In summary, Moyers’ pessimism about the state of cephalometrics circa 1979—its “inappropriateness” for most scientific purposes—was a natural outgrowth of methodological stasis across the fields for which he had been responsible at the University of Michigan: first orthodontics, then craniofacial growth and development more generally. By the 1970s, it was clear to many of us, not just Moyers and me, that something was deeply wrong with the way that sets of points, either on a skull or on an x-ray of a skull, were converted into lists of decimal numbers and then into pattern statements referring to those lists. There seemed to be no way that those numbers or pattern claims could be used either for consilient scientific research or for objectively rational clinical decision-making. In other words, cephalometrics was not yet a numerical method, but only a sort of subjective guide to form, along the lines of the guides to artistic anatomy that had concerned analogous representations of the face by portraitists for hundreds of years. This failure, which characterized Moyers’ own Atlas as much as it did anybody else’s work, was one of the main drivers of the “Inappropriateness” critique.

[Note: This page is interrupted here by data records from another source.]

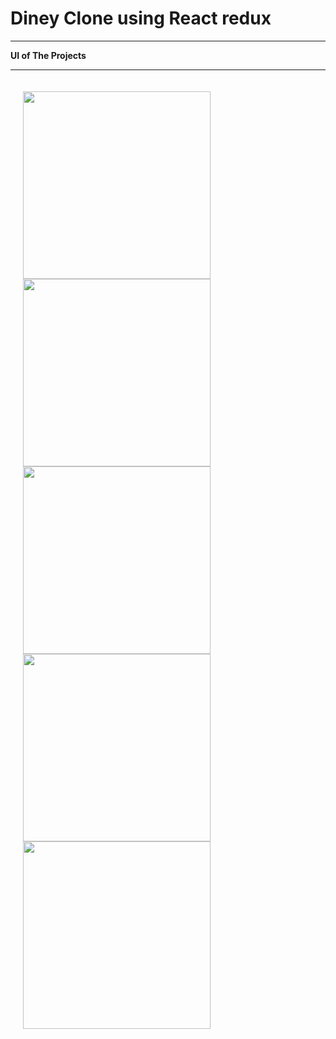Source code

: # Diney Clone using React redux
<hr>
<B>UI of The Projects</B>
<hr>

<div style="display:flex; padding:20px; justify-content:center;";>
  <div>
    <img src="https://user-images.githubusercontent.com/96978659/153400159-0a173d38-441f-41f5-bdb4-7d04b7bcb89a.png" width="300" height="300" />
     <img src="https://user-images.githubusercontent.com/96978659/153400158-0297860e-e3f7-4ba5-8bc6-1608ea8a232d.png" width="300" height="300" />
     <img src="https://user-images.githubusercontent.com/96978659/153400193-8c53065c-2fbe-4cef-82ef-f658c51bba09.png" width="300" height="300" />
    <img src="https://user-images.githubusercontent.com/96978659/153400236-84e95df5-fcde-4e93-800a-0e7294e7fb20.png" width="300" height="300" />
    <img src="https://user-images.githubusercontent.com/96978659/153400257-12963aca-f3f1-4922-926f-5d64407e1ac3.png" width="300" height="300" />
  </div>
</div>



<!-- ![loginui](https://user-images.githubusercontent.com/96978659/153400159-0a173d38-441f-41f5-bdb4-7d04b7bcb89a.png)
![afterloginui](https://user-images.githubusercontent.com/96978659/153400158-0297860e-e3f7-4ba5-8bc6-1608ea8a232d.png)
![movie](https://user-images.githubusercontent.com/96978659/153400193-8c53065c-2fbe-4cef-82ef-f658c51bba09.png)
![detail](https://user-images.githubusercontent.com/96978659/153400236-84e95df5-fcde-4e93-800a-0e7294e7fb20.png)
![trailer](https://user-images.githubusercontent.com/96978659/153400257-12963aca-f3f1-4922-926f-5d64407e1ac3.png) -->
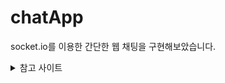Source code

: # chatApp
socket.io를 이용한 간단한 웹 채팅을 구현해보았습니다. 

<details>
<summary>참고 사이트</summary>
  
[Express, Socket.io를 사용하여 채팅구현하기](https://okayoon.tistory.com/entry/Express-Socketio를-사용하여-채팅구현하기-4-채팅-구현?category=835827)<br />
[https://www.zerocho.com/category/NodeJS/post/57edfcf481d46f0015d3f0cd](https://www.zerocho.com/category/NodeJS/post/57edfcf481d46f0015d3f0cd)<br />
[socket io 정리](https://nesoy.github.io/articles/2017-04/Socket.io) <br />
[namespace와 room](https://berkbach.com/node-js%EC%99%80-socket-io%EB%A5%BC-%EC%9D%B4%EC%9A%A9%ED%95%9C-%EC%B1%84%ED%8C%85-%EA%B5%AC%ED%98%84-2-ce5ac35bb007)<br />
[html form action vs onsubmit](https://penguingoon.tistory.com/188) <br />
[event.preventDefault()](https://developer.mozilla.org/ko/docs/Web/API/Event/preventDefault)<br />
[form 태그와 preventDefault()](https://velog.io/@kskim625/event.preventDefault) <br />
[input name 속성](https://tcpschool.com/html-tag-attrs/input-name)  ⇒ input 요소의 이름을 명시. <br />
[input value 속성](http://tcpschool.com/html-tag-attrs/input-value) ⇒ input 요소의 초깃값(value)를 명시<br />
</details>

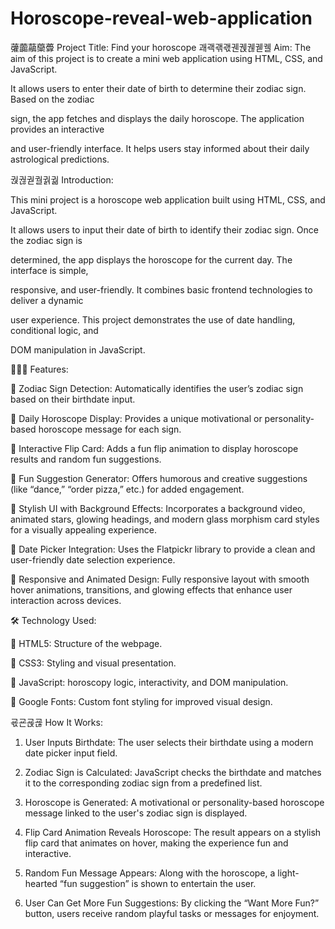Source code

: # Horoscope-reveal-web-application

虇虈虉虊虋 Project Title: Find your horoscope
괘괙괚괛궨궩궪궫궬 Aim:
The aim of this project is to create a mini web application using HTML, CSS, and JavaScript.

It allows users to enter their date of birth to determine their zodiac sign. Based on the zodiac

sign, the app fetches and displays the daily horoscope. The application provides an interactive

and user-friendly interface. It helps users stay informed about their daily astrological
predictions.

궍궎궏궐궑궒 Introduction:

This mini project is a horoscope web application built using HTML, CSS, and JavaScript.

It allows users to input their date of birth to identify their zodiac sign. Once the zodiac sign is

determined, the app displays the horoscope for the current day. The interface is simple,

responsive, and user-friendly. It combines basic frontend technologies to deliver a dynamic

user experience. This project demonstrates the use of date handling, conditional logic, and

DOM manipulation in JavaScript.

 Features:

 Zodiac Sign Detection: Automatically identifies the user’s zodiac sign based on their
birthdate input.

 Daily Horoscope Display: Provides a unique motivational or personality-based
horoscope message for each sign.

 Interactive Flip Card: Adds a fun flip animation to display horoscope results and
random fun suggestions.

 Fun Suggestion Generator: Offers humorous and creative suggestions (like “dance,”
“order pizza,” etc.) for added engagement.

 Stylish UI with Background Effects: Incorporates a background video, animated stars,
glowing headings, and modern glass morphism card styles for a visually appealing
experience.

 Date Picker Integration: Uses the Flatpickr library to provide a clean and user-friendly
date selection experience.

 Responsive and Animated Design: Fully responsive layout with smooth hover
animations, transitions, and glowing effects that enhance user interaction across devices.

🛠 Technology Used:

 HTML5: Structure of the webpage.

 CSS3: Styling and visual presentation.

 JavaScript: horoscopy logic, interactivity, and DOM manipulation.

 Google Fonts: Custom font styling for improved visual design.

굓굔굕굖 How It Works:

1. User Inputs Birthdate:
The user selects their birthdate using a modern date picker input field.

2. Zodiac Sign is Calculated:
JavaScript checks the birthdate and matches it to the corresponding zodiac sign from a
predefined list.

3. Horoscope is Generated:
A motivational or personality-based horoscope message linked to the user's zodiac sign is
displayed.

4. Flip Card Animation Reveals Horoscope:
The result appears on a stylish flip card that animates on hover, making the experience fun
and interactive.

5. Random Fun Message Appears:
Along with the horoscope, a light-hearted “fun suggestion” is shown to entertain the user.

6. User Can Get More Fun Suggestions:
By clicking the “Want More Fun?” button, users receive random playful tasks or messages
for enjoyment.
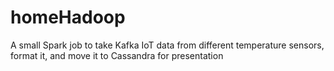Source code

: # homeHadoop
A small Spark job to take Kafka IoT data from different temperature sensors, format it, and move it to Cassandra for presentation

When I joined his research group in 1977, as a freshly minted Ph.D. in the measurement of biological shape, it was reasonable to hope that developments would come quickly. Some did—shape coordinates were published by 1986, thin-plate splines by 1989, analysis of asymmetry and analysis of semilandmarks on curves by 1991. The issues of “fabrication, camouflage, and confusion” in particular that concerned the 1979 authors were, for the most part, resolved by the mid-1990s, and the new methods had been published widely in the literatures of applied statistics and image-processing, with specific reference to some pioneering medical (but noncephalometric) applications such as the shape features of the human brain. But reversion of the new methods back into craniometrics and particularly into orthodontics was considerably delayed past that date, partially owing to lack of clinical demand but more, in my view, to our failure to deal with the more fundamental set of problems, the problems of the cephalogram as a source of data in the first place. As a result, from the date of publication of “Inappropriateness” (1979) to the date of that Vienna conference 19 years later, there seems to have been no obvious progress within the literature of cephalometrics itself: no resolution of any of the issues focused on by Moyers and me. Yet by the time of that Vienna meeting, the adaptive radiation that became modern geometric morphometrics was about to become explosive. What a shame that Moyers did not live to see any of this.